OVERDOSAGE
PROMETHAZINE HCL
Signs and symptoms of overdosage with promethazine HCl range from mild depression of the central nervous system and cardiovascular system to profound hypotension, respiratory depression, unconsciousness, and sudden death. Other reported reactions include hyperreflexia, hypertonia, ataxia, athetosis and extensor-plantar reflexes (Babinski reflex).
Stimulation may be evident, especially in children and geriatric patients. Convulsions may rarely occur. A paradoxical-type reaction has been reported in children receiving single doses of 75 mg to 125 mg orally, characterized by hyperexcitability and nightmares.
Atropine-like signs and symptoms – dry mouth, fixed, dilated pupils, flushing, as well as gastrointestinal symptoms - may occur.
DEXTROMETHORPHAN
Dextromethorphan may produce central excitement and mental confusion. Very high doses may produce respiratory depression. One case of toxic psychosis (hyperactivity, marked visual and auditory hallucinations) after ingestion of a single dose of 20 tablets (300 mg) of dextromethorphan has been reported.
Treatment
Treatment of overdosage with Promethazine HCl and Dextromethorphan Hydrobromide Oral Solution is essentially symptomatic and supportive. Only in cases of extreme overdosage or individual sensitivity do vital signs, including respiration, pulse, blood pressure, temperature, and EKG, need to be monitored. Activated charcoal orally or by lavage may be given, or sodium or magnesium sulfate orally as a cathartic. Attention should be given to the reestablishment of adequate respiratory exchange through provision of a patent airway and institution of assisted or controlled ventilation. Diazepam may be used to control convulsions. Acidosis and electrolyte losses should be corrected. The antidotal efficacy of narcotic antagonists to dextromethorphan has not been established; note that any of the depressant effects of promethazine HCl are not reversed by naloxone. Avoid analeptics, which may cause convulsions.
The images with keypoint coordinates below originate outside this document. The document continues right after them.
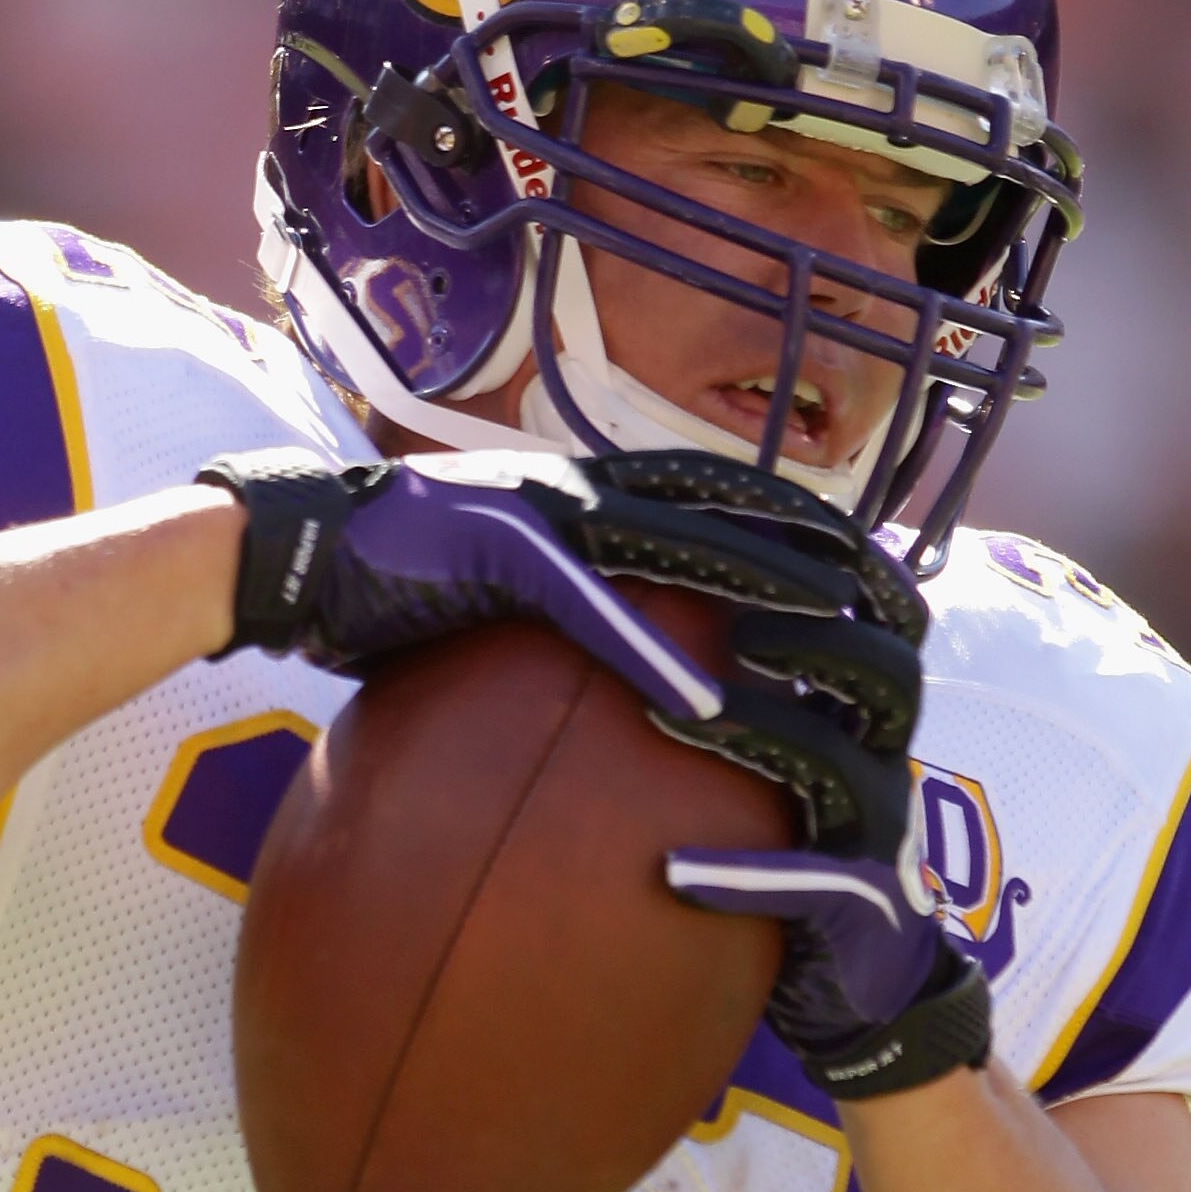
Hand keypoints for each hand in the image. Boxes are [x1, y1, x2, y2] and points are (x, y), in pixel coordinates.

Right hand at [193, 444, 888, 726]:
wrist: (282, 551)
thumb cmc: (378, 584)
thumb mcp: (491, 590)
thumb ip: (567, 612)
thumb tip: (621, 668)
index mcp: (591, 489)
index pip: (727, 495)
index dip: (810, 527)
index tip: (884, 571)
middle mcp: (583, 483)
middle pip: (736, 505)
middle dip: (828, 552)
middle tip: (908, 606)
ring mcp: (544, 509)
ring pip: (687, 543)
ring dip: (771, 594)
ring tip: (846, 646)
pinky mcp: (495, 550)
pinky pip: (592, 609)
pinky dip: (649, 656)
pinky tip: (704, 707)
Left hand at [658, 603, 993, 1098]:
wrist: (857, 977)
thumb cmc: (791, 838)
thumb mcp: (771, 743)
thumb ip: (719, 666)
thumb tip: (615, 580)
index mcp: (863, 706)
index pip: (868, 603)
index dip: (812, 555)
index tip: (716, 509)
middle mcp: (885, 757)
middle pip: (882, 670)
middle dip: (806, 632)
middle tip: (713, 607)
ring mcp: (880, 836)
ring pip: (845, 770)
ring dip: (765, 732)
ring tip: (676, 716)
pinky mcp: (862, 912)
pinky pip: (813, 889)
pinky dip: (744, 879)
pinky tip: (670, 875)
The treatment of choice for resulting hypotension is administration of intravenous fluids, accompanied by repositioning if indicated. In the event that vasopressors are considered for the management of severe hypotension which does not respond to intravenous fluids and repositioning, the administration of norepinephrine or phenylephrine should be considered. EPINEPHRINE SHOULD NOT BE USED, since its use in a patient with partial adrenergic blockade may further lower the blood pressure. Extrapyramidal reactions may be treated with anticholinergic antiparkinson agents, diphenhydramine, or barbiturates. Oxygen may also be administered.
Limited experience with dialysis indicates that it is not helpful.